Khris, how exactly do you use character.tint()? If you want to affect only saturation, what should one do? I mean, I want the same RGB colors levels, but I want to increase saturation only. So what should I do? If you  do cEgo.Tint(0, 0, 0, 30, 100) what does it do? I know that for luminance to be the same one should choose 100, what about RGB? Is it zero, or 250/2?

Thanks

Khris

I don't think you can increase just the saturation; the saturation parameter is only used to specify how much of the RGB gets applied.

If you want to change the saturation of the character in-game, you can create highly saturated sprites, then tone them down in-game using a tint like (128, 128, 128, 50, 100), which should apply 50% medium gray to the sprite. Remove the tint to turn the character saturated again.

As far as I can tell, the Tint() command is mostly intended as a way to implement colored light sources; it's very possible that it doesn't support the thing you want it to do.

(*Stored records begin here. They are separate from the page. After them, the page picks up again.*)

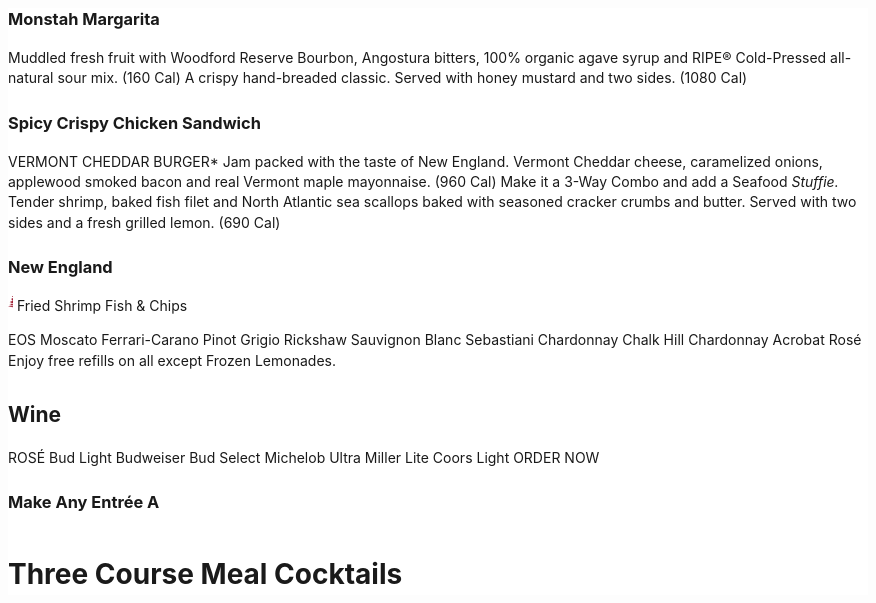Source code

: ### Monstah Margarita

Muddled fresh fruit with Woodford Reserve Bourbon, Angostura bitters, 100%
organic agave syrup and RIPE® Cold-Pressed all-natural sour mix. (160 Cal)
A crispy hand-breaded classic. Served with honey mustard and two sides. (1080 Cal)

### Spicy Crispy Chicken Sandwich

VERMONT CHEDDAR BURGER*
Jam packed with the taste of New England. Vermont Cheddar cheese, caramelized onions, applewood smoked bacon and real Vermont maple mayonnaise. (960 Cal) 
Make it a 3-Way Combo and add a Seafood *Stuffie.*
Tender shrimp, baked fish filet and North Atlantic sea scallops baked with seasoned cracker crumbs and butter. Served with two sides and a fresh grilled lemon. (690 Cal)

### New England 

![0_Image_6.Png](0_Image_6.Png) Fried Shrimp Fish & Chips

EOS Moscato Ferrari-Carano Pinot Grigio Rickshaw Sauvignon Blanc Sebastiani Chardonnay Chalk Hill Chardonnay Acrobat Rosé Enjoy free refills on all except Frozen Lemonades.

## Wine

ROSÉ
Bud Light Budweiser Bud Select Michelob Ultra Miller Lite Coors Light ORDER NOW

### Make Any Entrée A

# Three Course Meal Cocktails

Having said that, you can in theory create a fully custom colored dynamic sprite based on an imported one; a suitable function could grab the frames of a view, iterate over the pixels and create new sprites. Doing this once per frame is probably going to slow down the game though, so whether this is feasible depends on how and when exactly you want the saturation to change, and on whether the character is supposed to be moving while you're doing it.

Filipe

To tell you the truth I want to match the saturation of some of my first sprites animations. Why? Because I forgot that I had saturation to 40 in photoshop on those first animations. Then I noticed that with the new animations I already have done, and imported to AGS, the sprites look less saturated :( I'm just lazy to import all the sprites of those new animations again into AGS, this times with Saturation turned to 40.... :(

Matti

Well, don't be lazy and don't forget the steps in your image editing process ;)

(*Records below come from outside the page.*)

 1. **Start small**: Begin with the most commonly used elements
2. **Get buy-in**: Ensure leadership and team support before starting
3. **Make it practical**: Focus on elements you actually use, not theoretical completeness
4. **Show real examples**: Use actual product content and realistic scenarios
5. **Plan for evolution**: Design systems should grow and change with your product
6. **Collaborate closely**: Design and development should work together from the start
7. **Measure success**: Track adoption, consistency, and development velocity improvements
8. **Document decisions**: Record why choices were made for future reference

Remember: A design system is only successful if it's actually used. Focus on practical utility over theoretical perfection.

But as a note: If you don't change the filenames you can quickly re-import all the sprites at once using "import from source".


Filipe

Quote from: Matti on Thu 28/02/2019 07:43:16
Well, don't be lazy and don't forget the steps in your image editing process ;)

But as a note: If you don't change the filenames you can quickly re-import all the sprites at once using "import from source".

Matti, can you at least adjust the character brightness/contrast? I mess around with the tint properties, and I really don't understand... it seems to have a mind of its own ;) LOL Thanks :)

Cassiebsg

I'm guessing you can create a macro in photoshop, open the files, run it and change those things automatic, save the files overwriting your old ones. Then just select the sprites you wish to replace, right click, select "replace from source" and *bingo* it's done.